Trecho fornecido:
/---

O martírio das mães prisioneiras em uma sociedade desumana

A mãe observa, atenta e contemplativa, cada gesto de seu bebê, acolhendo-o no aconchego dos seus braços, amamentando-o com o leite da vida e do amor. Há uma longa troca de olhares, em um profundo silêncio que, de tão eloquente, dispensa as palavras. A natureza, a divindade, a criação, o milagre da vida, tudo isso parece manifestar-se intensa e verdadeiramente. É a vida que teima em seguir, naquela simbiose, naquela troca recíproca de amor e doação. Afinal, que gesto poderia ser maior que o amor expressado no ato de amamentar, produzindo o milagroso alimento no próprio corpo, assegurando a vida? O ato de amamentar constitui-se na mais extraordinária maravilha da criação e, mais que alimento para o corpo, é a sublimação do amor, do incondicional amor.

A criança, entretanto, está prestes a completar seis meses de vida e a mãe que o amamenta é uma presidiária. Há uma inadiável e fatal ruptura que se prenuncia. A natureza, o amor, o curso natural da vida, está na iminência de sofrer um penoso e pungente golpe. O Estado, com seu cruel sistema punitivo, implacavelmente se apropriará do fruto daquele corpo aprisionado como mera extensão daquilo que lhe pertence, como se tratasse de um simples objeto, incômodo e oneroso. Todo o vínculo afetivo estabelecido com o ato de amamentar, com a troca de olhares, com a entrega plena e incondicional entre mãe e filho, será abruptamente interrompido. Ambos serão separados para sempre em nome de uma lógica perversa estabelecida pelo poder punitivo estatal, onde os fins justificam os meios.

As normas penais priorizam o castigo, o sofrimento, em detrimento de valores e sentimentos maiores, como o amor e a vida. Esse inexorável paradoxo mostra-se insensível e apático aos clamores e às dores expressadas nas lágrimas que jorram dos olhos de mãe e filho, na forçada separação que os dilacera.

A lei brasileira prevê que as presidiárias podem permanecer com seu filho no período de amamentação, previsto em seis meses. Após esse tempo a criança deve ser encaminhada aos cuidados de parentes, desde que possuam estrutura social e familiar apropriadas ou, na ausência destes, o Estado dela se apropriará, disponibilizando-a para adoção. Essa realidade cruel revela o quanto a sociedade, através de suas instituições, encontra-se distante das aspirações civilizatórias que tanto teoriza. É certo que essa situação é controvertida, por implicar pontos de vistas e conceitos distintos. Se, por um lado, a mulher presa tem o direito de permanecer na companhia do seu filho, dando-lhe os cuidados necessários, estabelecendo mutuamente uma relação de afeto, a construção de valores e da personalidade, há, por outro lado, a vedação legal segundo a qual a pena não deve passar da pessoa do condenado, ou seja, o Estado não pode manter uma criança aprisionada pelo fato de sua mãe ter sido condenada à prisão. De fato, não se pode imaginar uma criança nascer e crescer em um ambiente de cárcere, inserida em toda a promiscuidade existente e na absoluta inviabilidade de oferecer-lhe as condições mínimas de sociabilidade, além do inevitável dano moral e psicológico, em todos os atos e fases de sua vida.

\---

Itens de uma fonte de dados:
/---

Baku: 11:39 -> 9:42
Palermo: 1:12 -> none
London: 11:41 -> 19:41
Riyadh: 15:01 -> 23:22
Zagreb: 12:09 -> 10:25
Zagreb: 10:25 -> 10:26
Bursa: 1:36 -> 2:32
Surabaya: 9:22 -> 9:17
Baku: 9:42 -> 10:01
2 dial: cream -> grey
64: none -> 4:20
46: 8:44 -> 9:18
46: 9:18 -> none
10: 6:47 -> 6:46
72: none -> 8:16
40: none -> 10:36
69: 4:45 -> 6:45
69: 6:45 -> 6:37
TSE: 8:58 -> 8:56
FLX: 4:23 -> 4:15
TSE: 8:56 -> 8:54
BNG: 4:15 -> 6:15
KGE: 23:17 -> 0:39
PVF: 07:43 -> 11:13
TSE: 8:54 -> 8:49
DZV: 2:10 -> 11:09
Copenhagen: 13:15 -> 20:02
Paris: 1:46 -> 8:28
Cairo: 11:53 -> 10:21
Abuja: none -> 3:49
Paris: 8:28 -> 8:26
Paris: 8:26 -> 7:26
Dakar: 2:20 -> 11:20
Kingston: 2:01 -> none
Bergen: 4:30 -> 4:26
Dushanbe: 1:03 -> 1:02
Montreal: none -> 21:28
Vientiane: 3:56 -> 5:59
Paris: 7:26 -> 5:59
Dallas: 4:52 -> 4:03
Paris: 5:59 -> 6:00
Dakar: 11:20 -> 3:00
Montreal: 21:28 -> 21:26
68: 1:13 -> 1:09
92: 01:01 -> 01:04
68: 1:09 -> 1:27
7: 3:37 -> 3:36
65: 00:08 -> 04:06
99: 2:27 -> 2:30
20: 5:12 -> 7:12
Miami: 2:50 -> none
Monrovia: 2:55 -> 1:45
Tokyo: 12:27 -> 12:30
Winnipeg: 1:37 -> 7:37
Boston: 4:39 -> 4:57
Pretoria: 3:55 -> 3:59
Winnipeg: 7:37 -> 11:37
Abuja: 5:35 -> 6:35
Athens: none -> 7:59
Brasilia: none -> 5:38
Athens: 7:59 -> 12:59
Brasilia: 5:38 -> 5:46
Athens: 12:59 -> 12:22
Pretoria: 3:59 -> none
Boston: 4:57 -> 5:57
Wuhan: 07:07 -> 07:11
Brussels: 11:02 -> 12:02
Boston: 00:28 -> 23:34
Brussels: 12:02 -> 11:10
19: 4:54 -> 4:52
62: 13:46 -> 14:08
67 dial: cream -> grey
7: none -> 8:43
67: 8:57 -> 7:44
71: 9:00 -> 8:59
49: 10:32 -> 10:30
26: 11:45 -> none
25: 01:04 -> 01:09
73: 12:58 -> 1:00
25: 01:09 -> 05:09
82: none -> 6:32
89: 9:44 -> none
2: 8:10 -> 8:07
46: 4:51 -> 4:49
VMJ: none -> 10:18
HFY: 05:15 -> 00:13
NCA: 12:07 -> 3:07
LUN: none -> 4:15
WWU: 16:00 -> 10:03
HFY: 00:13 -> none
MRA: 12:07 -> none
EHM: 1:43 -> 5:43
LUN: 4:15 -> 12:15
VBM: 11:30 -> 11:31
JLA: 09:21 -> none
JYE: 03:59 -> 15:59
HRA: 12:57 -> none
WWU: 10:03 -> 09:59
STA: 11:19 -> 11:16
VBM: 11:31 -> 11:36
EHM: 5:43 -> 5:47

\---

Exercícios propostos:
(a) Responda, com base no trecho, às perguntas abaixo.
(i) Que idade a criança amamentada pela presidiária está prestes a completar?
(ii) Segundo o trecho, o que as normas penais priorizam?
(iii) De acordo com a lei brasileira, o que o Estado faz com a criança na ausência de parentes com estrutura apropriada?
(b) Selecione todas as linhas dos registros que contêm a palavra "Montreal", diferenciando maiúsculas de minúsculas.
Os registros não têm relação alguma com o trecho.

Soluções das tarefas:
(a)
(i) Seis meses de vida.
(ii) O castigo e o sofrimento, em detrimento de valores e sentimentos maiores, como o amor e a vida.
(iii) O Estado se apropria dela e a disponibiliza para adoção.

(b)
Montreal: none -> 21:28
Montreal: 21:28 -> 21:26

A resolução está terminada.